#### Trecho do texto
Mito da Caverna é um texto do filósofo Platão contida no livro 7 (de um total de 10) em sua obra mais complexa: A Republica. O mito relata a condição em que os seres humanos estão, desde o início de vida, acorrentados no fundo de uma caverna subterrânea. Estes estão completamente imobilizados e com seu campo visual restrito às imagens projetadas em uma parede natural que têm diante de si.

Nesta parede, somente aparece sombras de seres humanos e de objetos que movem-se com certa regularidade. Seu horizonte perceptivo, portanto, limitou-se a essa realidade, tida por esses prisioneiros como o conjunto de tudo o que existe.

Quando um dos prisioneiros consegue perceber que o que veem são apenas sombras, este tenta contar aos companheiros. Os companheiros se negam a conhecer uma outra realidade que não seja aquela a que estão habituados. Estes o chamam de louco, ameaçando-o de morte caso não pare de falar daquelas ideias consideradas absurdas e de um mundo que não era por eles conhecido.

Assim nasceu uma maneira de metaforizar o negacionismo, que é a escolha de negar a realidade como forma de escapar de uma verdade desconfortável. Uma linha de pensamento que coloca em xeque preceitos básicos e já sedimentados pela ciência no mundo. Uma estratégia antiga e infelizmente bem sucedida de “minar” conceitos científicos.

Argumentum ad hominem

Argumentum ad hominem, termo em latim que significa “argumento contra a pessoa”, é uma estratégia utilizada quando alguém procura negar uma proposição fazendo uma crítica ao seu autor e não ao seu conteúdo. Ou seja, ataca-se a pessoa que apresentou um argumento e não o argumento que ela apresentou.

Eleanor Roosevelt, conhecida por suas realizações humanitárias ao longo da vida, afirmou que “grandes mentes discutem ideias, mentes medíocres discutem eventos, mentes pequenas falam sobre os outros”. Isso porque a tendência de desqualificar os outros quando não se tem argumentos sólidos, prática comum em redes sociais (especialmente em grupos de Whatsapp e Telegram), põe em risco nossa capacidade de chegar a um entendimento porque destrói pontes em seu caminho.

Pode-se recorrer a insultos pessoais, humilhação pública ou até mesmo trazer à tona os erros que aquela pessoa cometeu no passado. Hoje dá-se o nome disso como “cancelamento”.

O comportamento negacionista de “aprisionados na caverna de Platão”, os quais sempre utilizam a estratégia Argumentum ad hominem, pode ser percebido em toda fúria dos haters e comentadores de redes sociais. Estas pessoas sempre confundem o que é opinião (aquilo com o qual aquele acredita) com o que na realidade é um fato (que podem ser comprovados ou refutados com base em evidências objetivas).

Um fato é aquilo que aconteceu, enquanto que a opinião é o que alguém pensa que ocorreu, uma interpretação dos fatos. Por exemplo, se um equipamento é ruim, ou ou tratamento médico é eficaz, é porque foram feitos diversos testes e exames até chegar a uma conclusão objetiva. Citar como exemplo algo que “funcionou para mim”, ou que “conheço um caso que aconteceu o contrário” é nada mais que uma opinião a respeito de algo.
########
#### Registros extraídos
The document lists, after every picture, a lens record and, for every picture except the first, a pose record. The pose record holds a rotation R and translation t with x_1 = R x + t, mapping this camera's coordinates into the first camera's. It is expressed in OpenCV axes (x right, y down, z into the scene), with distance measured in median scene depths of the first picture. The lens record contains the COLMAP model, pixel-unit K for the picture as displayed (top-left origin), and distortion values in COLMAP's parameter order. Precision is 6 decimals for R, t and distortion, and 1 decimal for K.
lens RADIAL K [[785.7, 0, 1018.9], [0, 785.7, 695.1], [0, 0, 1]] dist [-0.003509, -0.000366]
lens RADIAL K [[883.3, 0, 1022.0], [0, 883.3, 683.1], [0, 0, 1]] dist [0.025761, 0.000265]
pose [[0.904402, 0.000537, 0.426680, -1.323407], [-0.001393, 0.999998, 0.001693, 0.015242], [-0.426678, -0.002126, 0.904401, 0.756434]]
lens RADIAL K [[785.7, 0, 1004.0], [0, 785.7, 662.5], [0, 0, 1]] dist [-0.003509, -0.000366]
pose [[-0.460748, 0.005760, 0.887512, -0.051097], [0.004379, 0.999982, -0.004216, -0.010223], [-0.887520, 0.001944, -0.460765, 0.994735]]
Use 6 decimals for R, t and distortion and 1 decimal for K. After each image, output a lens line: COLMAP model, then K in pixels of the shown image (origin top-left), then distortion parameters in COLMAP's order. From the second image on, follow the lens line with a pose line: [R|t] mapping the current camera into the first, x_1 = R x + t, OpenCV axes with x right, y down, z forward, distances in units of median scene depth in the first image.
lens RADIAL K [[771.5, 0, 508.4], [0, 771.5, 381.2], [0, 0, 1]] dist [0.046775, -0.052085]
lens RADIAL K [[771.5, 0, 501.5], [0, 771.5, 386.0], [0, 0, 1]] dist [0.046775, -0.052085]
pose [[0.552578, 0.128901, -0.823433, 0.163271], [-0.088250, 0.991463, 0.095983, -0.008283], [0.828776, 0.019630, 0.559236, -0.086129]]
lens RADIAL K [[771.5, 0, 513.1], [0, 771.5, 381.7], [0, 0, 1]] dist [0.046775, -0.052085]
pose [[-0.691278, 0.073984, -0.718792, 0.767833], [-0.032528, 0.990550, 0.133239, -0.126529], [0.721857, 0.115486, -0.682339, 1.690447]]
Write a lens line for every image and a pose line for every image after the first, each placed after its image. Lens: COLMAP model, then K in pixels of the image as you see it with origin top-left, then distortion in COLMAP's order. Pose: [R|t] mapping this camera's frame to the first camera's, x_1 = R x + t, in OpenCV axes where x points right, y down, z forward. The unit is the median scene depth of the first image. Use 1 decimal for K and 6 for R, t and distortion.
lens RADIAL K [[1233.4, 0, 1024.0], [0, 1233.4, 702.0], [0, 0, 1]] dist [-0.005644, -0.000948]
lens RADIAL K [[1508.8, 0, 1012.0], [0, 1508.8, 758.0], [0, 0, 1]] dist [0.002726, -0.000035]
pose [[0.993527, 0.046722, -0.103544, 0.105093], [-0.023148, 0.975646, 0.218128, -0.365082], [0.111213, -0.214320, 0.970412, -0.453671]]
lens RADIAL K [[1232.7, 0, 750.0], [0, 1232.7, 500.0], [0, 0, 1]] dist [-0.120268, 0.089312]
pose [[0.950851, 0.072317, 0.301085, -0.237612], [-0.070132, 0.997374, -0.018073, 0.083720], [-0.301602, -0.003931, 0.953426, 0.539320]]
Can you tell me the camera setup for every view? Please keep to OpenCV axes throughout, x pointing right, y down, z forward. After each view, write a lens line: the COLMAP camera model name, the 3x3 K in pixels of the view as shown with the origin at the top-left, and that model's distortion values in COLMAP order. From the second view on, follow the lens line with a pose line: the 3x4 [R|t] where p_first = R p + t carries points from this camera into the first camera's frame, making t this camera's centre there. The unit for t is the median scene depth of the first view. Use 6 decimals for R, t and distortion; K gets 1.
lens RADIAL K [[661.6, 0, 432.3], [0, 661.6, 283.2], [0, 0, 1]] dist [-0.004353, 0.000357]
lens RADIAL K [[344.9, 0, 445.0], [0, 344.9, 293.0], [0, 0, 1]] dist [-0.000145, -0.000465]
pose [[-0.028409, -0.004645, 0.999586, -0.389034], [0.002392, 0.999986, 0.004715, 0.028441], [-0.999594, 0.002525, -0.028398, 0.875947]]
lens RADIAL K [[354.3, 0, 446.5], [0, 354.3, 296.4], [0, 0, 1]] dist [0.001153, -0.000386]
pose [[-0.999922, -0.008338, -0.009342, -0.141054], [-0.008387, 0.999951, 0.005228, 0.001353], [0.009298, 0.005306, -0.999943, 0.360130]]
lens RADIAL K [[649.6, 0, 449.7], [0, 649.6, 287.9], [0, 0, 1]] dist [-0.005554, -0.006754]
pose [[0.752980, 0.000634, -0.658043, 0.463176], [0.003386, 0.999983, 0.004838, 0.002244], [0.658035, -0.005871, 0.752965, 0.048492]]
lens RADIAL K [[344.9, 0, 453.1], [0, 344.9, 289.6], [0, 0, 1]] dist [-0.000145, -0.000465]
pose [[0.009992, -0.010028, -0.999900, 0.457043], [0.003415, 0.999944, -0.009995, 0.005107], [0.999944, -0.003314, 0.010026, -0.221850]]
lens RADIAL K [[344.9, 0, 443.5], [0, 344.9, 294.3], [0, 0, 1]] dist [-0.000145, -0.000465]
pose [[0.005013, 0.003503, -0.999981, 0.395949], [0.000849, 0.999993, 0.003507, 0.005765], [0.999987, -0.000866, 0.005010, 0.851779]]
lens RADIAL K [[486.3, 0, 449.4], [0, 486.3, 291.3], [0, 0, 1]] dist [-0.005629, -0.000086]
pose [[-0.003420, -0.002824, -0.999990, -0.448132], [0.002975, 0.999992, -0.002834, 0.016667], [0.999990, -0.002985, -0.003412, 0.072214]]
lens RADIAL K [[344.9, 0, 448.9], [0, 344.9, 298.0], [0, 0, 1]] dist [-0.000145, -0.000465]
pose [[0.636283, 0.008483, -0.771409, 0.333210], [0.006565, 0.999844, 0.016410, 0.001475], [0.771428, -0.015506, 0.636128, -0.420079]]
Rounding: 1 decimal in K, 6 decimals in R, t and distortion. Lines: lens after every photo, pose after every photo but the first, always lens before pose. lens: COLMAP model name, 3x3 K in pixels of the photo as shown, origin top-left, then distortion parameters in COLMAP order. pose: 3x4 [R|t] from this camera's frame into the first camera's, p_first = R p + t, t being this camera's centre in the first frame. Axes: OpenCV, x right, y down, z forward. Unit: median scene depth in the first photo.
########
Lista de tarefas:
1. As afirmações a seguir estão de acordo com o texto sobre o Mito da Caverna? Para cada uma, responda sim ou não e cite literalmente as palavras do texto que decidem a questão. (a) O Mito da Caverna está no livro 7 de A República. (b) Os companheiros do prisioneiro aceitam conhecer uma nova realidade. (c) Um fato é definido como uma interpretação do que alguém pensa que ocorreu.
2. Copie sem alterações o trecho do texto sobre o Mito da Caverna que começa nas palavras "Pode-se recorrer a" e termina depois de "em evidências objetivas).".

Soluções das tarefas:
1.
(a) Sim: "contida no livro 7 (de um total de 10) em sua obra mais complexa: A Republica".
(b) Não: "Os companheiros se negam a conhecer uma outra realidade que não seja aquela a que estão habituados."
(c) Não: "Um fato é aquilo que aconteceu, enquanto que a opinião é o que alguém pensa que ocorreu, uma interpretação dos fatos."

2.
Pode-se recorrer a insultos pessoais, humilhação pública ou até mesmo trazer à tona os erros que aquela pessoa cometeu no passado. Hoje dá-se o nome disso como “cancelamento”.

O comportamento negacionista de “aprisionados na caverna de Platão”, os quais sempre utilizam a estratégia Argumentum ad hominem, pode ser percebido em toda fúria dos haters e comentadores de redes sociais. Estas pessoas sempre confundem o que é opinião (aquilo com o qual aquele acredita) com o que na realidade é um fato (que podem ser comprovados ou refutados com base em evidências objetivas).